Another article of this Resolution, which also focuses on the CT, is the fourteenth article (items I, V and VI), which states that the teaching offered by nursing undergraduate courses should be critical and reflexive, with the implementation of methodologies and pedagogical teaching strategies that promote the reflection and the articulate "knowledge; the know-how to live together",26:6 helping the graduate develop key attributes for their training, such as learning to learn, to be, to do, to live together and to know, which are essential for the implementation of care practices at the FHS.26
Thus, it can be seen that without the CT it is impossible to perform the care practices at the FHS with quality, which is why the professors who teach in Nursing Undergraduate Courses need to make changes in the way of teaching/learning, starting to value and encourage the development of this competence not only by means of theoretical classes, but mainly when performing the care, administrative and educational practices, during the practice and internship activities in the FHS field, in order to help graduate students become more critical, reflexive, ethical and political nurses capable of developing care practices that may actually impact the health of the families residing in the FHU's area where they will work.
CONCLUSION
The FHS is a field of action of the nurse in which the most diverse care practices directed to the user, family or community are performed, demanding from this professional several competences, among which to think in a critical and reflexive way, enabling them to make assertive decisions, as well as assuring a higher quality to them.

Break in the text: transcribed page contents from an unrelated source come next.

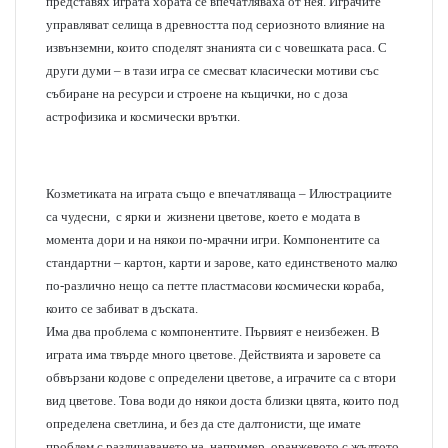
представях играта хората се впечатляваха от нея. Играчите
управляват селища в древността под сериозното влияние на
извънземни, които споделят знанията си с човешката раса. С
други думи – в тази игра се смесват класически мотиви със
събиране на ресурси и строене на къщички, но с доза
астрофизика и космически врътки.
Козметиката на играта също е впечатляваща – Илюстрациите
са чудесни, с ярки и жизнени цветове, което е модата в
момента дори и на някои по-мрачни игри. Компонентите са
стандартни – картон, карти и зарове, като единственото малко
по-различно нещо са петте пластмасови космически кораба,
които се забиват в дъската.
Има два проблема с компонентите. Първият е неизбежен. В
играта има твърде много цветове. Действията и заровете са
обвързани кодове с определени цветове, а играчите са с втори
вид цветове. Това води до някои доста близки цвята, които под
определена светлина, и без да сте далтонисти, ще имате
проблем с различаването на, например, оранжевото с жълтото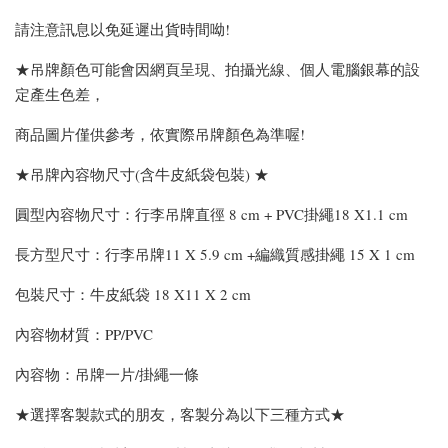
請注意訊息以免延遲出貨時間呦!
★吊牌顏色可能會因網頁呈現、拍攝光線、個人電腦銀幕的設
定產生色差，
商品圖片僅供參考，依實際吊牌顏色為準喔!
★吊牌內容物尺寸(含牛皮紙袋包裝) ★
圓型內容物尺寸：行李吊牌直徑 8 cm + PVC掛繩18 X1.1 cm
長方型尺寸：行李吊牌11 X 5.9 cm +編織質感掛繩 15 X 1 cm
包裝尺寸：牛皮紙袋 18 X11 X 2 cm
內容物材質：PP/PVC
內容物：吊牌一片/掛繩一條
★選擇客製款式的朋友，客製分為以下三種方式★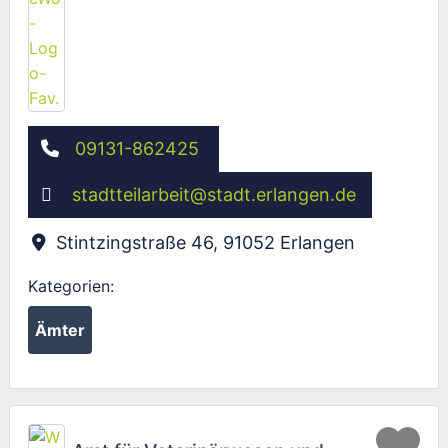
09131-862425
stadtteilarbeit
@
stadt.erlangen.de
Stintzingstraße 46
,
91052
Erlangen
Kategorien:
Ämter
Fav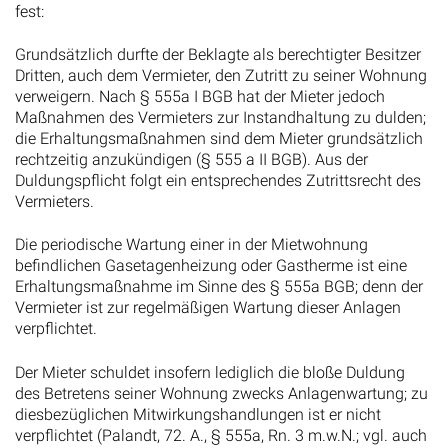
fest:
Grundsätzlich durfte der Beklagte als berechtigter Besitzer
Dritten, auch dem Vermieter, den Zutritt zu seiner Wohnung
verweigern. Nach § 555a I BGB hat der Mieter jedoch
Maßnahmen des Vermieters zur Instandhaltung zu dulden;
die Erhaltungsmaßnahmen sind dem Mieter grundsätzlich
rechtzeitig anzukündigen (§ 555 a II BGB). Aus der
Duldungspflicht folgt ein entsprechendes Zutrittsrecht des
Vermieters.
Die periodische Wartung einer in der Mietwohnung
befindlichen Gasetagenheizung oder Gastherme ist eine
Erhaltungsmaßnahme im Sinne des § 555a BGB; denn der
Vermieter ist zur regelmäßigen Wartung dieser Anlagen
verpflichtet.
Der Mieter schuldet insofern lediglich die bloße Duldung
des Betretens seiner Wohnung zwecks Anlagenwartung; zu
diesbezüglichen Mitwirkungshandlungen ist er nicht
verpflichtet (Palandt, 72. A., § 555a, Rn. 3 m.w.N.; vgl. auch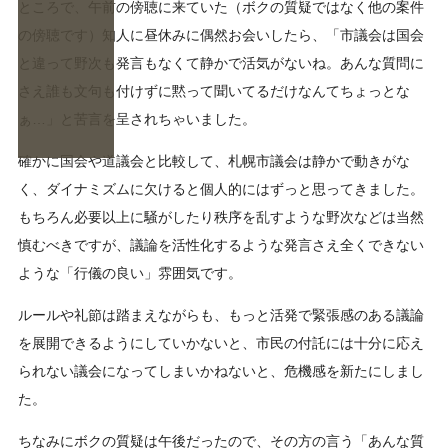
ところで、午前の傍聴に来ていた（ボクの質疑ではなく他の案件
の傍聴です）知人に昼休みに偶然お会いしたら、「市議会は国会
と違って野次も発言もなくて静かで活気がないね。あんな質問に
さえ誰も文句も付けずに黙って聞いてるだけなんてちょっとな
ぁ…」と苦言を呈されちゃいました。
確かに国会や道議会と比較して、札幌市議会は静かで動きがな
く、ダイナミズムに欠けると個人的にはずっと思ってきました。
もちろん必要以上に騒がしたり秩序を乱すような野次などは当然
慎むべきですが、議論を活性化するような発言さえ全くできない
ような「行儀の良い」雰囲気です。
ルールや礼節は踏まえながらも、もっと活発で緊張感のある議論
を展開できるようにしていかないと、市民の付託には十分に応え
られない議会になってしまいかねないと、危機感を新たにしまし
た。
ちなみにボクの質疑は午後だったので、その方の言う「あんな質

The study made it possible to understand that the practices promoted by the nurse in the FHS are impregnated with technical, organizational and good practice senses and they are part of direct or indirect care actions, since many of them are performed with the user, family or community, as for example, the nursing consultation, embracement, group meetings, educational activities and technical procedures, while others such as meetings and training of the team, organization of the unit, planning, supervision, evaluation, among others are carried out far from the users, but aiming at a better care directed to them, reinforcing the understanding that this professional must begin to develop the CT ability while they are still a student.
Thus, it is reaffirmed the importance of the CT to be taught/learned from the graduation period, so that the undergraduate student may, in the future, become a nurse capable to develop the educational, care or administrative practices in the FHS in a more proactive, critical, ethical, reflexive, creative, safe and responsible way, which requires a more critical, reflexive, creative and flexible teaching based on active methodologies that place the undergraduate nurse as the active subject of their own formation.